──────── Data for analysis
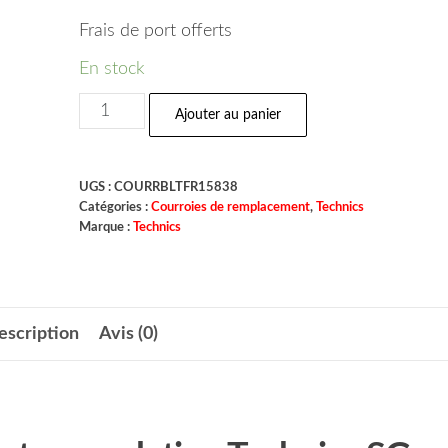
Frais de port offerts
En stock
Ajouter au panier
UGS :
COURRBLTFR15838
Catégories :
Courroies de remplacement
,
Technics
Marque :
Technics
escription
Avis (0)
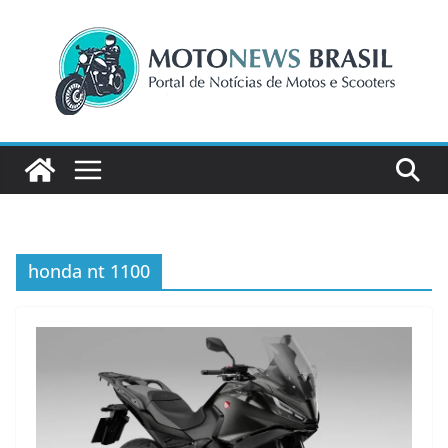
Pular
para
o
conteúdo
honda nt 1100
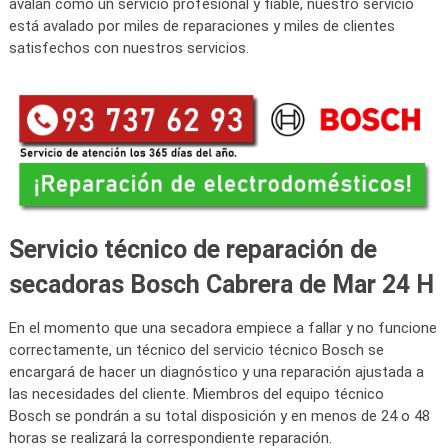
avalan como un servicio profesional y fiable, nuestro servicio
está avalado por miles de reparaciones y miles de clientes
satisfechos con nuestros servicios.
Servicio técnico de reparación de
secadoras Bosch Cabrera de Mar 24 H
En el momento que una secadora empiece a fallar y no funcione
correctamente, un técnico del servicio técnico Bosch se
encargará de hacer un diagnóstico y una reparación ajustada a
las necesidades del cliente. Miembros del equipo técnico
Bosch se pondrán a su total disposición y en menos de 24 o 48
horas se realizará la correspondiente reparación.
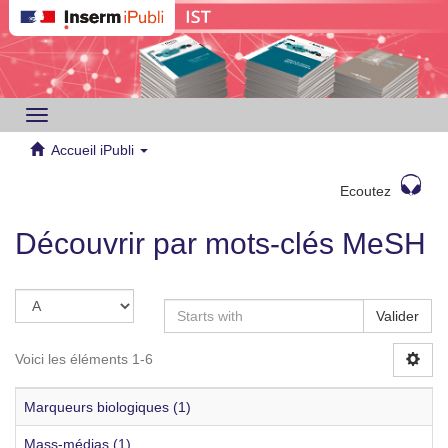
Toggle
navigation
Accueil iPubli
Ecoutez
Découvrir par mots-clés MeSH
Valider
Voici les éléments 1-6
Marqueurs biologiques (1)
Mass-médias (1)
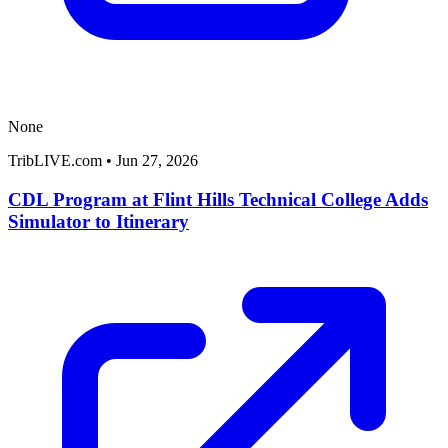
None
TribLIVE.com
•
Jun 27, 2026
CDL Program at Flint Hills Technical College Adds
Simulator to Itinerary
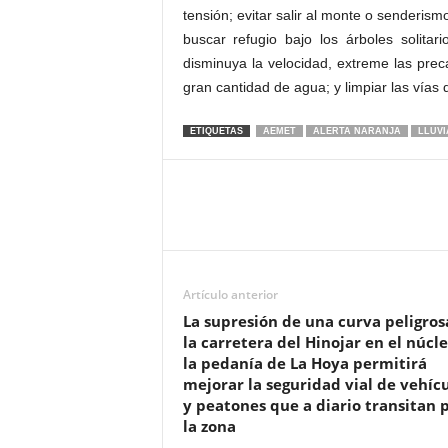
tensión; evitar salir al monte o senderism
buscar refugio bajo los árboles solitar
disminuya la velocidad, extreme las pre
gran cantidad de agua; y limpiar las vías 
ETIQUETAS
AEMET
ALERTA NARANJA
LLUVI
Artículo anterior
La supresión de una curva peligros
la carretera del Hinojar en el núcl
la pedanía de La Hoya permitirá
mejorar la seguridad vial de vehíc
y peatones que a diario transitan 
la zona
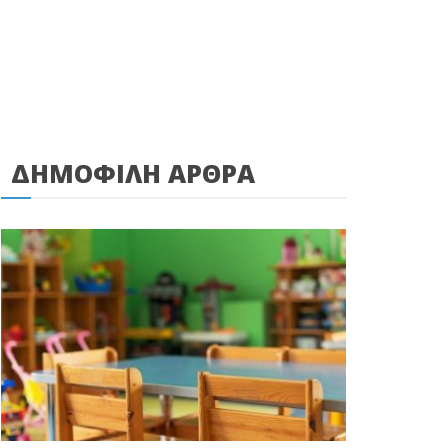
ΔΗΜΟΦΙΛΗ ΑΡΘΡΑ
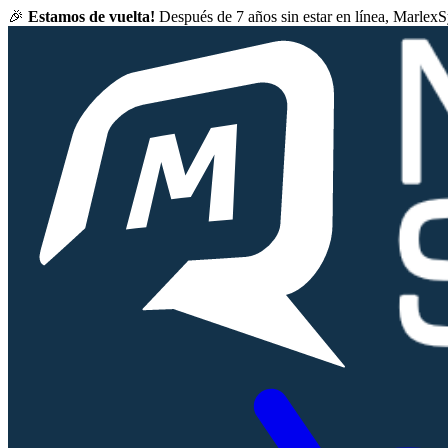
🎉
Estamos de vuelta!
Después de 7 años sin estar en línea, Marlex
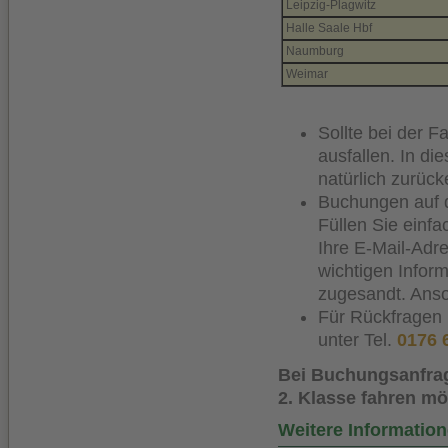
Leipzig-Plagwitz
Halle Saale Hbf
Naumburg
Weimar
Sollte bei der 
ausfallen. In di
natürlich zurücke
Buchungen auf 
Füllen Sie einfa
Ihre E-Mail-Adre
wichtigen Infor
zugesandt. Anson
Für Rückfragen 
unter Tel.
0176 
Bei Buchungsanfrage
2. Klasse fahren m
Weitere Informati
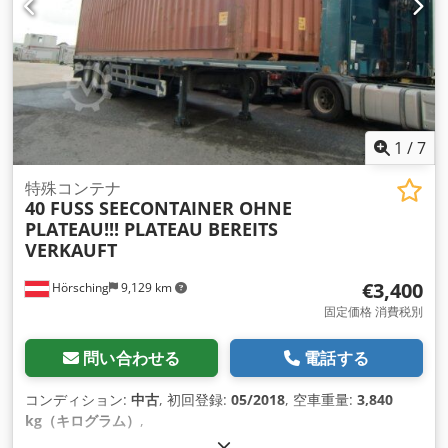
1
/
7
特殊コンテナ
40 FUSS SEECONTAINER OHNE
PLATEAU!!! PLATEAU BEREITS
VERKAUFT
€3,400
Hörsching
9,129 km
固定価格 消費税別
問い合わせる
電話する
コンディション:
中古
, 初回登録:
05/2018
, 空車重量:
3,840
kg（キログラム）
,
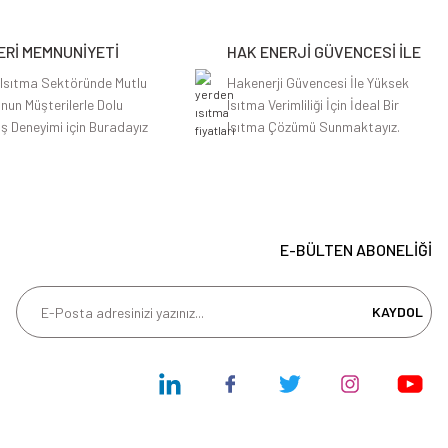
Rİ MEMNUNİYETİ
HAK ENERJİ GÜVENCESİ İLE
 Isıtma Sektöründe Mutlu
Hakenerji Güvencesi İle Yüksek
nun Müşterilerle Dolu
Isıtma Verimliliği İçin İdeal Bir
iş Deneyimi için Buradayız
Isıtma Çözümü Sunmaktayız.
E-BÜLTEN ABONELİĞİ
KAYDOL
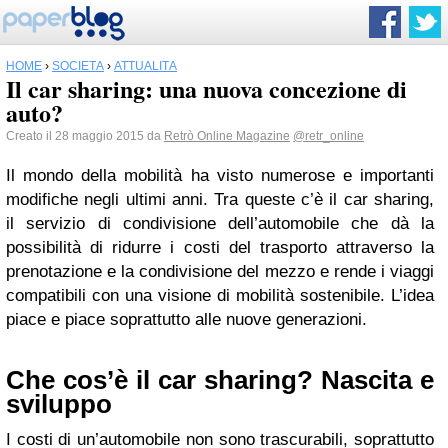
HOME
›
SOCIETÀ
›
ATTUALITÀ
Il car sharing: una nuova concezione di
auto?
Creato il 28 maggio 2015 da
Retrò Online Magazine
@retr_online
Il mondo della mobilità ha visto numerose e importanti
modifiche negli ultimi anni. Tra queste c’è il car sharing,
il servizio di condivisione dell’automobile che dà la
possibilità di ridurre i costi del trasporto attraverso la
prenotazione e la condivisione del mezzo e rende i viaggi
compatibili con una visione di mobilità sostenibile. L’idea
piace e piace soprattutto alle nuove generazioni.
Che cos’è il car sharing? Nascita e
sviluppo
I costi di un’automobile non sono trascurabili, soprattutto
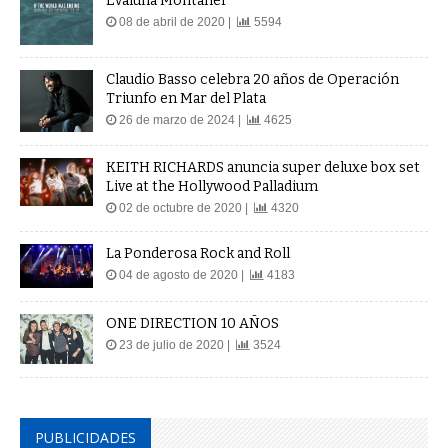
Evaluna Montaner
08 de abril de 2020 |
5594
Claudio Basso celebra 20 años de Operación
Triunfo en Mar del Plata
26 de marzo de 2024 |
4625
KEITH RICHARDS anuncia super deluxe box set
Live at the Hollywood Palladium
02 de octubre de 2020 |
4320
La Ponderosa Rock and Roll
04 de agosto de 2020 |
4183
ONE DIRECTION 10 AÑOS
23 de julio de 2020 |
3524
PUBLICIDADES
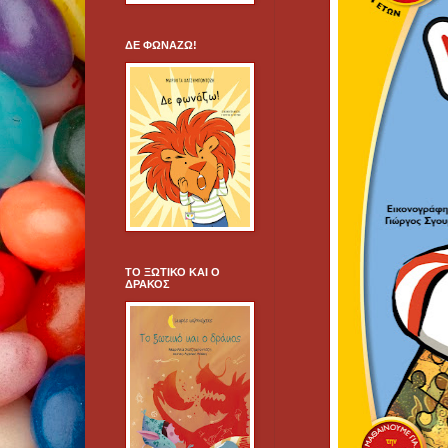
ΔΕ ΦΩΝΑΖΩ!
ΤΟ ΞΩΤΙΚΟ ΚΑΙ Ο
ΔΡΑΚΟΣ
────────────────
#### Problem details
From the first line to the last, repeat the entries exactly and leave out the pictures.

#### Reply
Frais de port offerts
En stock
Ajouter au panier
UGS :
COURRBLTFR15838
Catégories :
Courroies de remplacement
,
Technics
Marque :
Technics
escription
Avis (0)
Pular
para
o
conteúdo
honda nt 1100
avalan como un servicio profesional y fiable, nuestro servicio
está avalado por miles de reparaciones y miles de clientes
satisfechos con nuestros servicios.
Servicio técnico de reparación de
secadoras Bosch Cabrera de Mar 24 H
En el momento que una secadora empiece a fallar y no funcione
correctamente, un técnico del servicio técnico Bosch se
encargará de hacer un diagnóstico y una reparación ajustada a
las necesidades del cliente. Miembros del equipo técnico
Bosch se pondrán a su total disposición y en menos de 24 o 48
horas se realizará la correspondiente reparación.
Toggle
navigation
Accueil iPubli
Ecoutez
Découvrir par mots-clés MeSH
Valider
Voici les éléments 1-6
Marqueurs biologiques (1)
Mass-médias (1)
None
TribLIVE.com
•
Jun 27, 2026
CDL Program at Flint Hills Technical College Adds
Simulator to Itinerary
tensión; evitar salir al monte o senderism
buscar refugio bajo los árboles solitar
disminuya la velocidad, extreme las pre
gran cantidad de agua; y limpiar las vías 
ETIQUETAS
AEMET
ALERTA NARANJA
LLUVI
Artículo anterior
La supresión de una curva peligros
la carretera del Hinojar en el núcl
la pedanía de La Hoya permitirá
mejorar la seguridad vial de vehíc
y peatones que a diario transitan 
la zona
ΔΗΜΟΦΙΛΗ ΑΡΘΡΑ
🎉
Estamos de vuelta!
Después de 7 años sin estar en línea, Marlex
Leipzig-Plagwitz
Halle Saale Hbf
Naumburg
Weimar
Sollte bei der 
ausfallen. In di
natürlich zurücke
Buchungen auf 
Füllen Sie einfa
Ihre E-Mail-Adre
wichtigen Infor
zugesandt. Anson
Für Rückfragen 
unter Tel.
0176 
Bei Buchungsanfrage
2. Klasse fahren m
Weitere Informati
1
/
7
特殊コンテナ
40 FUSS SEECONTAINER OHNE
PLATEAU!!! PLATEAU BEREITS
VERKAUFT
€3,400
Hörsching
9,129 km
固定価格 消費税別
問い合わせる
電話する
コンディション:
中古
, 初回登録:
05/2018
, 空車重量:
3,840
kg（キログラム）
,
Rİ MEMNUNİYETİ
HAK ENERJİ GÜVENCESİ İLE
 Isıtma Sektöründe Mutlu
Hakenerji Güvencesi İle Yüksek
nun Müşterilerle Dolu
Isıtma Verimliliği İçin İdeal Bir
iş Deneyimi için Buradayız
Isıtma Çözümü Sunmaktayız.
E-BÜLTEN ABONELİĞİ
KAYDOL
HOME
›
SOCIETÀ
›
ATTUALITÀ
Il car sharing: una nuova concezione di
auto?
Creato il 28 maggio 2015 da
Retrò Online Magazine
@retr_online
Il mondo della mobilità ha visto numerose e importanti
modifiche negli ultimi anni. Tra queste c’è il car sharing,
il servizio di condivisione dell’automobile che dà la
possibilità di ridurre i costi del trasporto attraverso la
prenotazione e la condivisione del mezzo e rende i viaggi
compatibili con una visione di mobilità sostenibile. L’idea
piace e piace soprattutto alle nuove generazioni.
Che cos’è il car sharing? Nascita e
sviluppo
I costi di un’automobile non sono trascurabili, soprattutto
Evaluna Montaner
08 de abril de 2020 |
5594
Claudio Basso celebra 20 años de Operación
Triunfo en Mar del Plata
26 de marzo de 2024 |
4625
KEITH RICHARDS anuncia super deluxe box set
Live at the Hollywood Palladium
02 de octubre de 2020 |
4320
La Ponderosa Rock and Roll
04 de agosto de 2020 |
4183
ONE DIRECTION 10 AÑOS
23 de julio de 2020 |
3524
PUBLICIDADES
ΔΕ ΦΩΝΑΖΩ!
ΤΟ ΞΩΤΙΚΟ ΚΑΙ Ο
ΔΡΑΚΟΣ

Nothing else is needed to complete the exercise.